One day when Dixon came for their study, Brooks was excited and almost speechless with emotion. She said, “I had the dream again! I saw Jesus coming, only this time I felt myself being lifted. I was taken directly to Him. Oh, Sarah, that face! Those eyes! Those kind eyes! I got to talk to Him. I woke up with a deep peace in my heart. It is still there. I have no more anxiety. The jitters are gone!”
Soon Brooks began planning to be rebaptized. She brought with her a friend whom she had nurtured for Jesus, and the two of them were baptized together at the Bristol, Tenn., Church.
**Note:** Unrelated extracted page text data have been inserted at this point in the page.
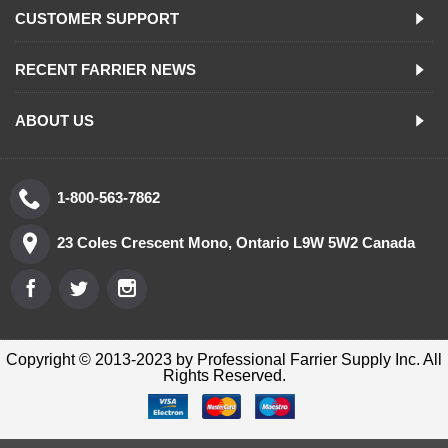
CUSTOMER SUPPORT
RECENT FARRIER NEWS
ABOUT US
1-800-563-7862
23 Coles Crescent Mono, Ontario L9W 5W2 Canada
Copyright © 2013-2023 by Professional Farrier Supply Inc. All
Rights Reserved.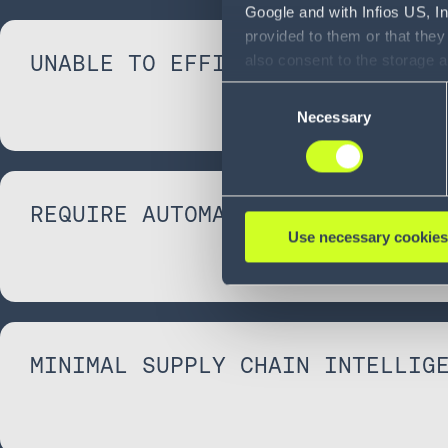
Google and with Infios US, I
provided to them or that they
UNABLE TO EFFICIENTLY SCALE
also consent to the storage 
information, including the ab
Consent
Policy (
see Privacy Policy
).
Necessary
Selection
REQUIRE AUTOMATION
Use necessary cookies
MINIMAL SUPPLY CHAIN INTELLIG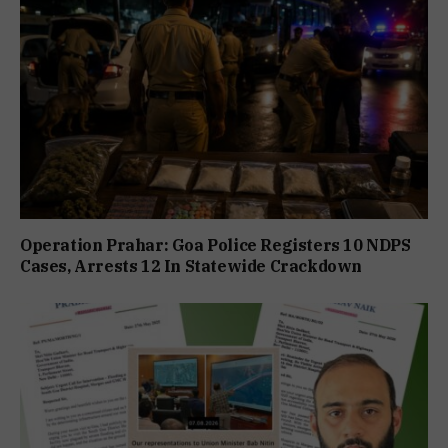
Operation Prahar: Goa Police Registers 10 NDPS
Cases, Arrests 12 In Statewide Crackdown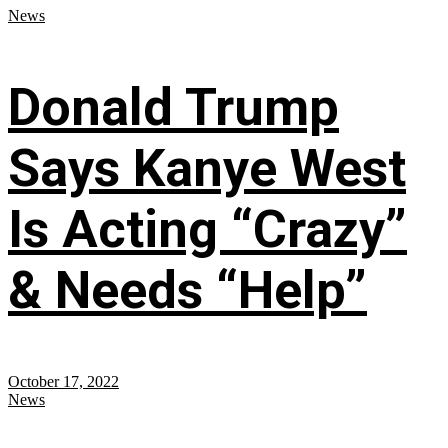
News
Donald Trump
Says Kanye West
Is Acting “Crazy”
& Needs “Help”
October 17, 2022
News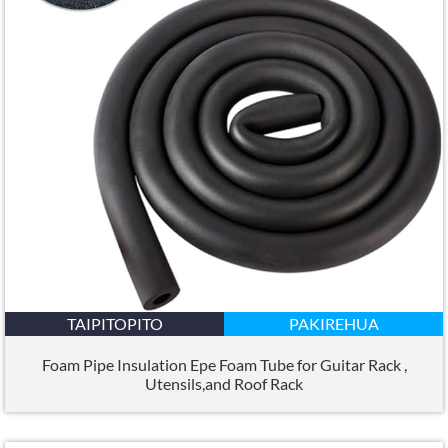
TAIPITOPITO
PAKIREHUA
Foam Pipe Insulation Epe Foam Tube for Guitar Rack
,
Utensils
,
and Roof Rack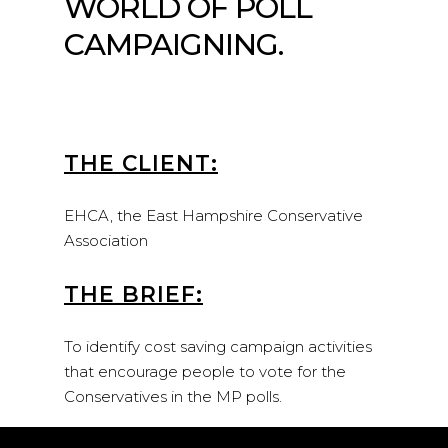
WORLD OF POLL
CAMPAIGNING.
THE CLIENT:
EHCA, the East Hampshire Conservative
Association
THE BRIEF:
To identify cost saving campaign activities
that encourage people to vote for the
Conservatives in the MP polls.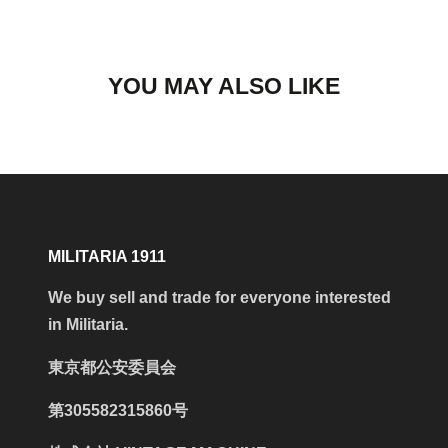
YOU MAY ALSO LIKE
MILITARIA 1911
We buy sell and trade for everyone interested
in Militaria.
東京都公安委員会
第305582315860号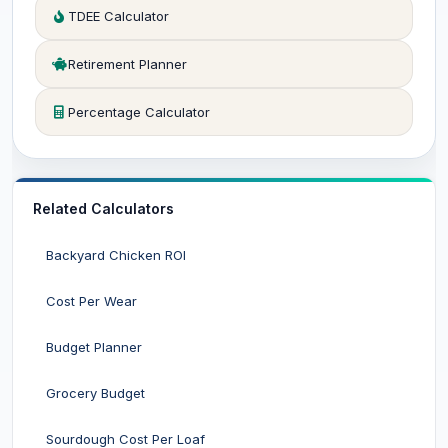
TDEE Calculator
Retirement Planner
Percentage Calculator
Related Calculators
Backyard Chicken ROI
Cost Per Wear
Budget Planner
Grocery Budget
Sourdough Cost Per Loaf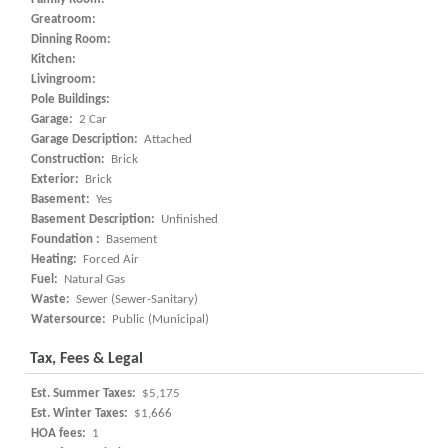
Greatroom:
Dinning Room:
Kitchen:
Livingroom:
Pole Buildings:
Garage:
2 Car
Garage Description:
Attached
Construction:
Brick
Exterior:
Brick
Basement:
Yes
Basement Description:
Unfinished
Foundation :
Basement
Heating:
Forced Air
Fuel:
Natural Gas
Waste:
Sewer (Sewer-Sanitary)
Watersource:
Public (Municipal)
Tax, Fees & Legal
Est. Summer Taxes:
$5,175
Est. Winter Taxes:
$1,666
HOA fees:
1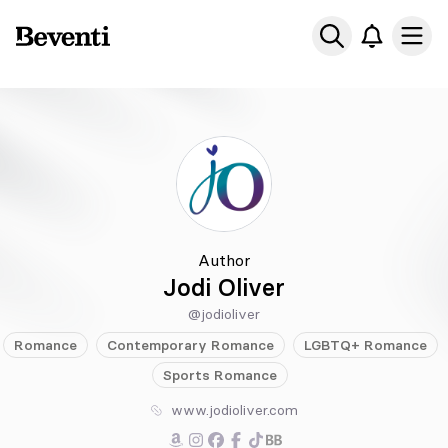
Beventi
Ope
Author
Jodi Oliver
@jodioliver
Romance
Contemporary
Romance
LGBTQ+
Romance
Sports
Romance
www.jodioliver.com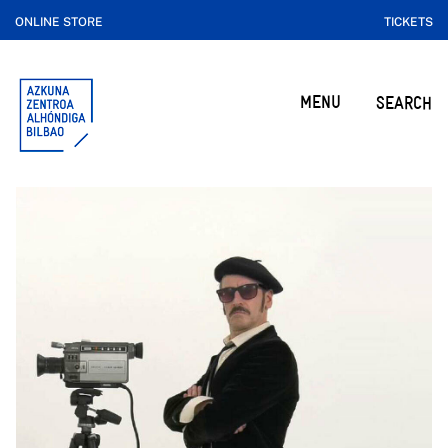
ONLINE STORE
TICKETS
MENU
SEARCH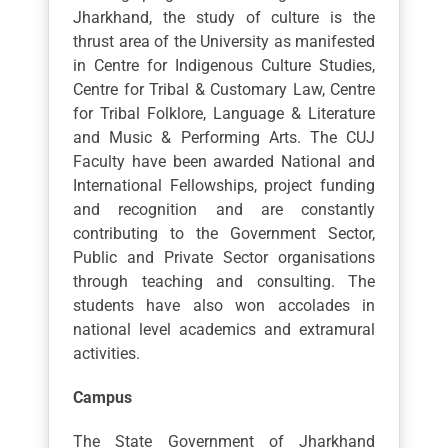
Jharkhand, the study of culture is the
thrust area of the University as manifested
in Centre for Indigenous Culture Studies,
Centre for Tribal & Customary Law, Centre
for Tribal Folklore, Language & Literature
and Music & Performing Arts. The CUJ
Faculty have been awarded National and
International Fellowships, project funding
and recognition and are constantly
contributing to the Government Sector,
Public and Private Sector organisations
through teaching and consulting. The
students have also won accolades in
national level academics and extramural
activities.
Campus
The State Government of Jharkhand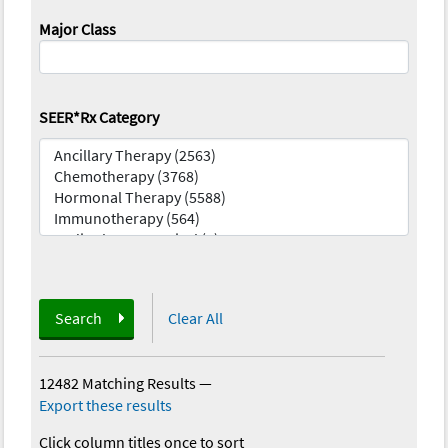
Major Class
SEER*Rx Category
Search
Clear All
12482 Matching Results
—
Export these results
Click column titles once to sort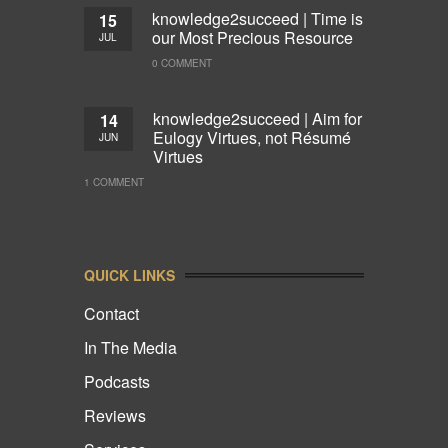
knowledge2succeed | Time is
15
our Most Precious Resource
JUL
0 COMMENT
knowledge2succeed | Aim for
14
Eulogy Virtues, not Résumé
JUN
Virtues
1 COMMENT
QUICK LINKS
Contact
In The Media
Podcasts
Reviews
She currently serves as the bulletin secretary and as an adult Sabbath School teacher.
During a recent medical visit, Brooks’ doctor was astounded that her anxiety is gone. She is maintaining more than 100 pounds of weight loss. There is no trace of diabetes or congestive heart failure.
Brooks is always happy to share her testimony that Jesus’ love, acceptance, and transforming grace are the best medicine. He delivers His gifts in the context of loving, dependable relationships. Her disturbing dreams are gone — swept away in the assurance of forever life in Jesus.
Ginger Brooks experienced many personal and spiritual challenges, but through friends, prayer, and God working in her life, she was rebaptized in September 2020. She is now active in her church and follows up with Bible study interests, starting as many as eight Bible studies a week.